For the most part, though, Flaco was the glue that bonded Emery and Lei. Encounters with him became quieter, more intimate, as he became a Manhattan regular and crowds dispersed. The two of them watched Flaco from a respectful distance, enjoying both the peace and thrill of being in the presence of a wild animal. They liked to think he recognized them.
There were no owls to see on a rainy winter day in Central Park. Strolling through the fields where Flaco stalked his prey, Emery and Lei listened for the keening sounds squirrels make when a raptor is nearby. They debated whether a soaring bird was a red-tailed hawk or a crow. They spotted a white-flecked pellet on the ground — mostly likely the product of a small owl — and admitted that they’d disagreed about whether to include pictures of regurgitation in their book.
He was all for it; she had reservations. Lei prevailed.

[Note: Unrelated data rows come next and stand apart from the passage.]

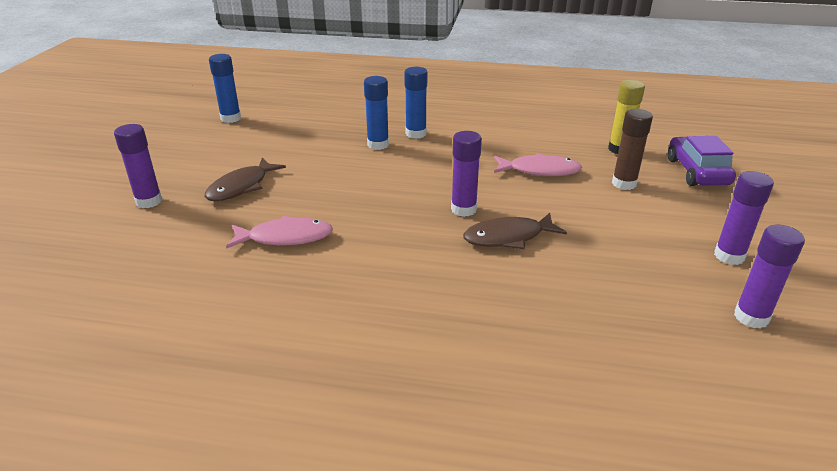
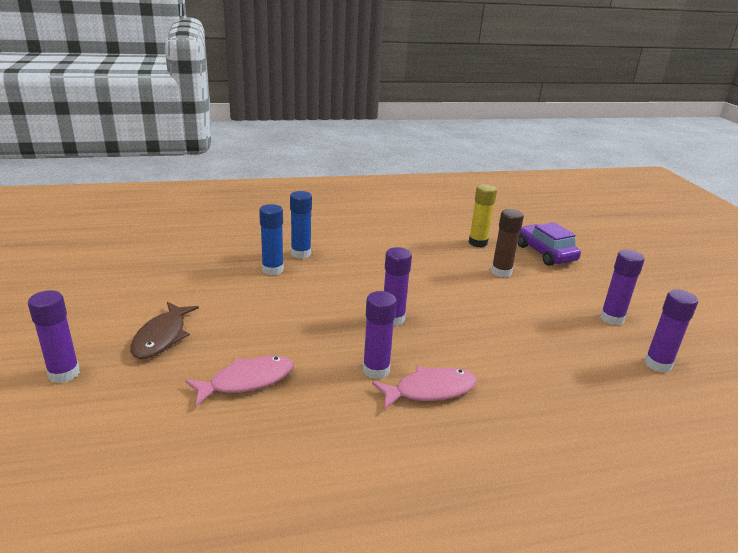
camera: 25 degrees left, 5 degrees down
blue glue stick [209,54,241,123] -> none
brown fish [463,213,567,249] -> none
pink fish [494,153,582,176] -> pink fish moved to [372,366,477,409]
none -> purple glue stick [363,291,397,379]

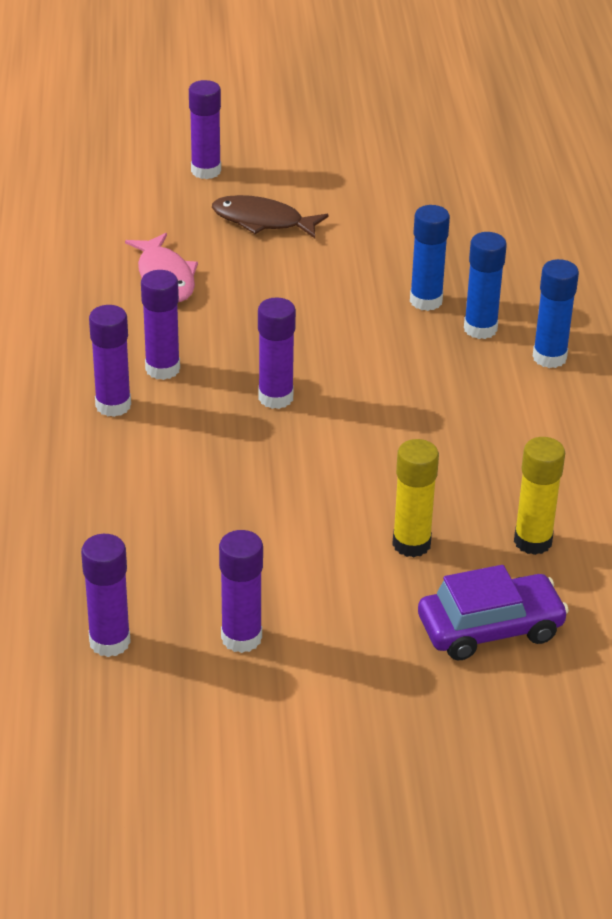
camera: 100 degrees right, 10 degrees up
pink fish [372,366,477,409] -> purple glue stick [89,305,131,417]
brown glue stick [491,209,524,277] -> yellow glue stick [392,439,439,557]
none -> blue glue stick [532,259,579,368]

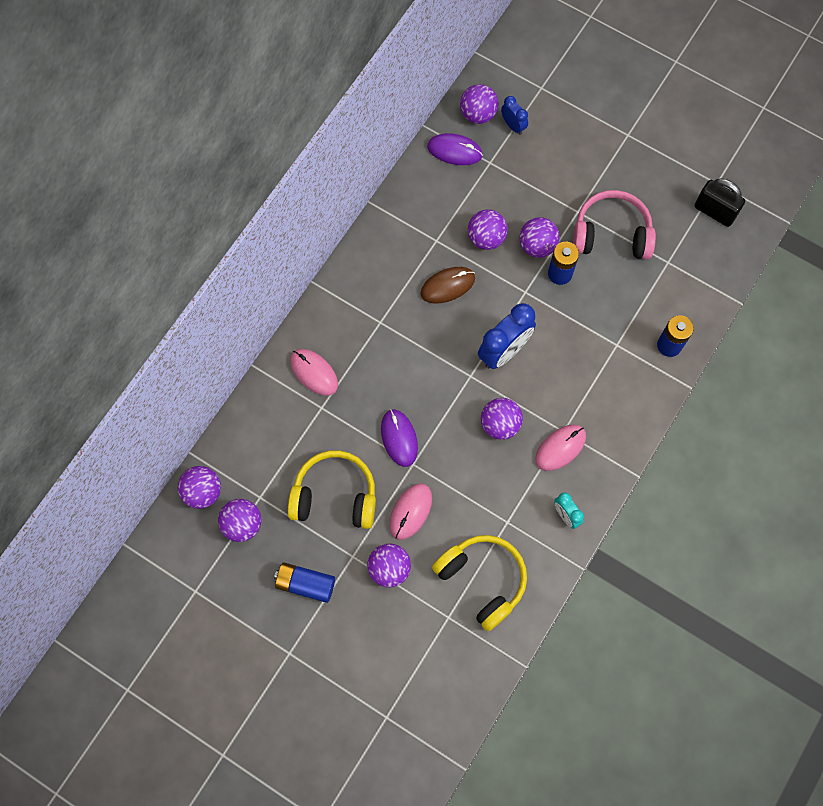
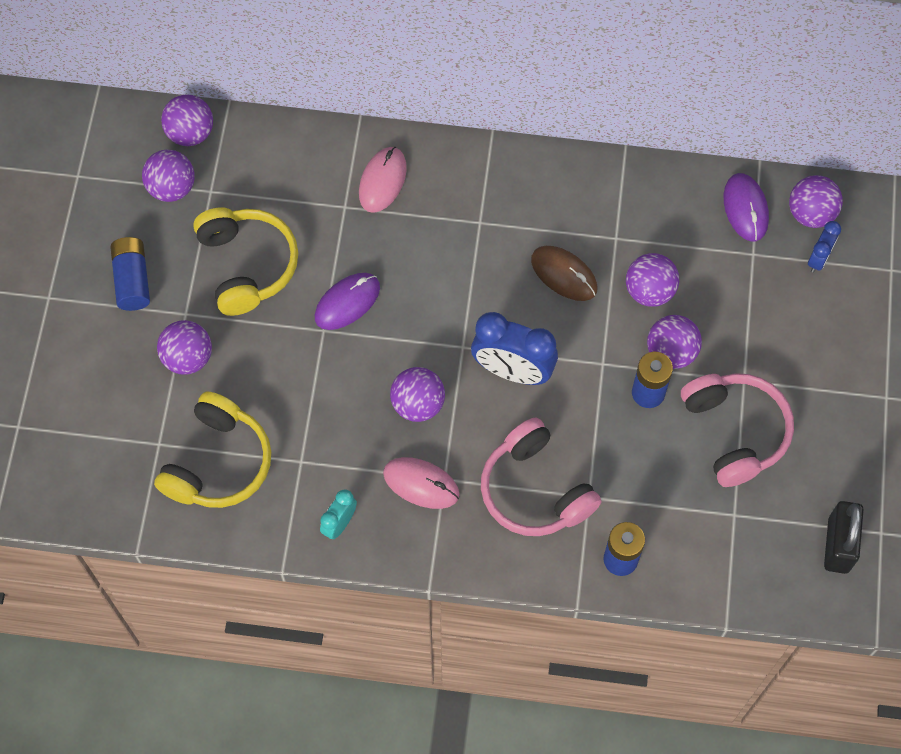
camera: 65 degrees right, 5 degrees down
pink mouse [390,483,432,540] -> none
none -> pink headphones [481,418,601,536]

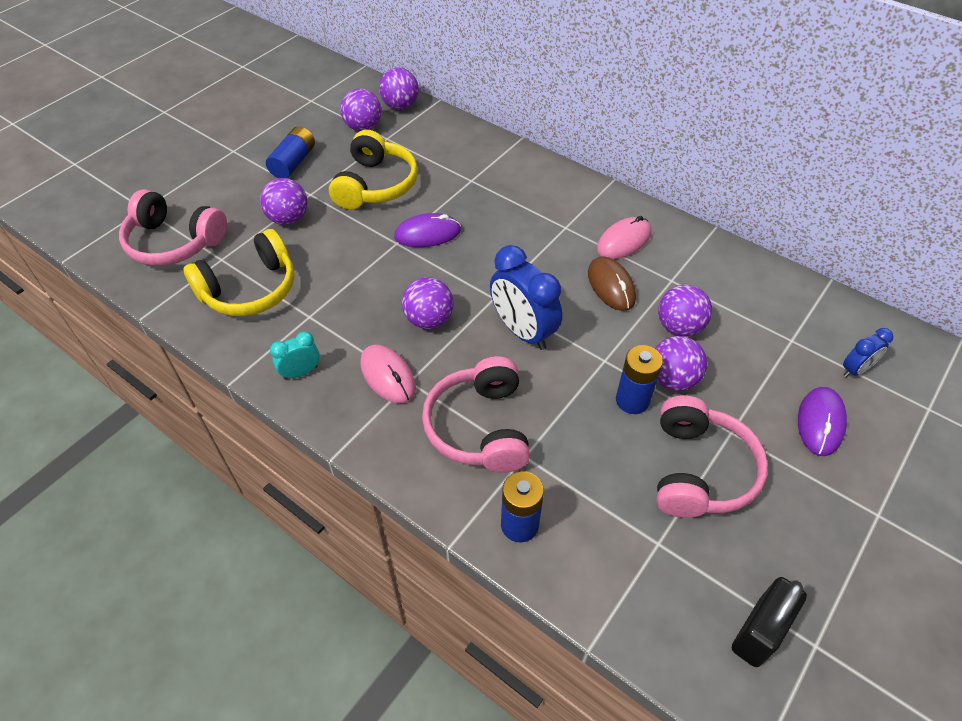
camera: 30 degrees right, 15 degrees down
pink mouse [359,147,407,213] -> pink mouse moved to [597,216,651,259]
purple mouse [724,173,769,242] -> purple mouse moved to [798,387,847,456]
purple ball [789,175,843,228] -> none
none -> pink headphones [119,189,227,266]

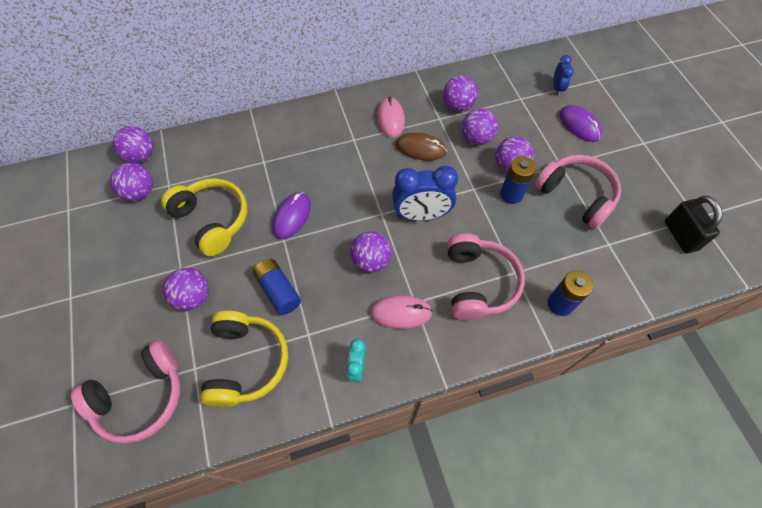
camera: 55 degrees left, 10 degrees up
blue battery [266,126,315,178] -> blue battery moved to [253,259,301,315]
pink headphones [422,356,530,473] -> pink headphones turned 120 degrees counterclockwise [447,233,525,320]
none -> purple ball [443,76,478,112]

There are two owl pellet photos — one showing an intact rat skull — in “Finding Flaco.” But, for the most part, the book consists of stunning shots of Flaco exploring the city. There he is, resting on construction equipment; bathed in the gentle glow of traffic lights; flexing his wings, DeLorean style, before soaring over his kingdom. Not only does he appear to be at home, he also looks quizzical, skeptical, tranquil and, yes, wise.
“He enjoyed his freedom,” Lei said. “He was making the most of it. We could see him figuring things out.”
Emery and Lei self-published “Finding Flaco” with the help of a Kickstarter campaign that raised almost $58,000. A portion of the proceeds will go to causes that benefit birds and other wildlife.
The introduction is by Ed Shanahan, who covered Flaco’s life and death for The New York Times. “Some saw him as an underdog, others, as an immigrant, still others as an outlaw,” Shanahan writes. “More than a few, I imagine, saw him as all those things rolled into one.”
The last time Emery and Lei saw Flaco together, they were on a friend’s rooftop on West 86th Street. With a pigeon clamped firmly in his talons, Flaco flew from a nearby water tower to a spot directly above Emery and Lei. There he lingered, closer than he’d ever been, hooting. He peered down at them between bursts of song.
“It was magical,” Emery said. “I’ll never forget that.”
She paused, too choked up to continue, then added, “He looked so peaceful and happy. We shared that moment with each other.”
Lei said, “It was almost like he was saying hello. And goodbye.”
Published in The New York Times. Reprinted with permission.